Posted: January 8, 2020 09:31 AM
From: Senator Daylin Leach
To: All Senate members
Subject: Eliminating the Felony Murder Doctrine
 
Soon I will reintroduce legislation to eliminate the use of felony murder doctrine to convict people of second-degree murder. An offender is guilty of second-degree murder if he acts as a principal or an accomplice in the perpetration of a felony and that felony results in the wrongful death of another person. A person convicted of second-degree murder receives a mandatory sentence of life in prison without parole.

The doctrine of felony murder can lead to unjust results. Assume three people agree to rob a bank. They agree that Person A and Person B will go inside the bank and nonviolently demand money by passing a note to the teller while Person C waits outside to drive the getaway car. When the crime occurs, Person A panics, pulls out a gun that his accomplices did not know he had, and shoots the teller, killing her. Under felony murder doctrine, Person B and Person C would be guilty of second-degree murder even though they did not murder anyone, they agreed to commit the robbery nonviolently, and they had no knowledge that Person A possessed a firearm or intended to shoot anyone.

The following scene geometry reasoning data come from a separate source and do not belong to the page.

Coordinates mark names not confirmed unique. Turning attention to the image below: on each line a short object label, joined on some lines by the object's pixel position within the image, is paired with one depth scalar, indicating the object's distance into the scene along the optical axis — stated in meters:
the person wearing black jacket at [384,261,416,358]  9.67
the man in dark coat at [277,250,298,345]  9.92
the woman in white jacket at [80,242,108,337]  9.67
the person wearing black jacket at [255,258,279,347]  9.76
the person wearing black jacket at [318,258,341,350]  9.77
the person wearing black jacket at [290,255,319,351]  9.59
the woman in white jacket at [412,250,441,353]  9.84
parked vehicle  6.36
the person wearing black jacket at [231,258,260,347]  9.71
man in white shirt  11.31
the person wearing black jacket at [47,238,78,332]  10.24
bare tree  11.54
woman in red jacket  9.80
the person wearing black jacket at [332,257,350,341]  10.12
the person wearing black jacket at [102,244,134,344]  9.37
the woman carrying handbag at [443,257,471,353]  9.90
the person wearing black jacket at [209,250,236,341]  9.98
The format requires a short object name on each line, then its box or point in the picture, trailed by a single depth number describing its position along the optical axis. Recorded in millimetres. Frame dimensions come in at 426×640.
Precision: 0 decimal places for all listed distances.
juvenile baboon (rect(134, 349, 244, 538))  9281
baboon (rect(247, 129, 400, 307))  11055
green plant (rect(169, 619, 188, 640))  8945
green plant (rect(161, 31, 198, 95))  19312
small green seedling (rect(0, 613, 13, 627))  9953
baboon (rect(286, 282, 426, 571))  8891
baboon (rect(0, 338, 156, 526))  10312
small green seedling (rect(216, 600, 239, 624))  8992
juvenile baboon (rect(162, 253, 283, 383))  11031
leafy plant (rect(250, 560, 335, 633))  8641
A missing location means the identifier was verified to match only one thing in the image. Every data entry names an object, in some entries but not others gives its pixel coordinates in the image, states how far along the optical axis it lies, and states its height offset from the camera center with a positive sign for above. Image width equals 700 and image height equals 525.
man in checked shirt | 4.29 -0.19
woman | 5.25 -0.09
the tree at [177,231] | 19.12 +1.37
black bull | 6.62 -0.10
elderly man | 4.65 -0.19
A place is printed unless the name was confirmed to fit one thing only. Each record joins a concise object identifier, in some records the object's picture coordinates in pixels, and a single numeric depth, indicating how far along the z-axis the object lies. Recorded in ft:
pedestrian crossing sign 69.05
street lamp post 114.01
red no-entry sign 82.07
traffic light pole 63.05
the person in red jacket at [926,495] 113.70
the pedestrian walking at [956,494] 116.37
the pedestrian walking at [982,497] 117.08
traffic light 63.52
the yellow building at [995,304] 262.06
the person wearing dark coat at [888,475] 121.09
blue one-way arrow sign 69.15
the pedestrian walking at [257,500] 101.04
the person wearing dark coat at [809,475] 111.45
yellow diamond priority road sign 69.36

The felony murder doctrine undermines our most basic criminal justice principal: that we should punish people for the crimes they commit or intend to commit. This doctrine leads to unjust results, including cases where the person who committed the murder is punished less severely than the person who did not. The cost to the taxpayers of exacting such disproportionate and unjustified punishment is enormous.

My bill would end this injustice while continuing to permit the punishment of all defendants for any crimes they commit or intend to commit.

Last session this proposal was known as Senate Bill 293 and was cosponsored by Senators White, Tartaglione, and Street. Please join me in supporting this important legislation.